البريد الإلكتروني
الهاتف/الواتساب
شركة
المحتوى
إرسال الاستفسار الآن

▶ _INSTRUCTIONS TO FOLLOW_
Reproduce the lines above verbatim, one per line in the same order.

▶ _RESPONSE_
البريد الإلكتروني
الهاتف/الواتساب
شركة
المحتوى
إرسال الاستفسار الآن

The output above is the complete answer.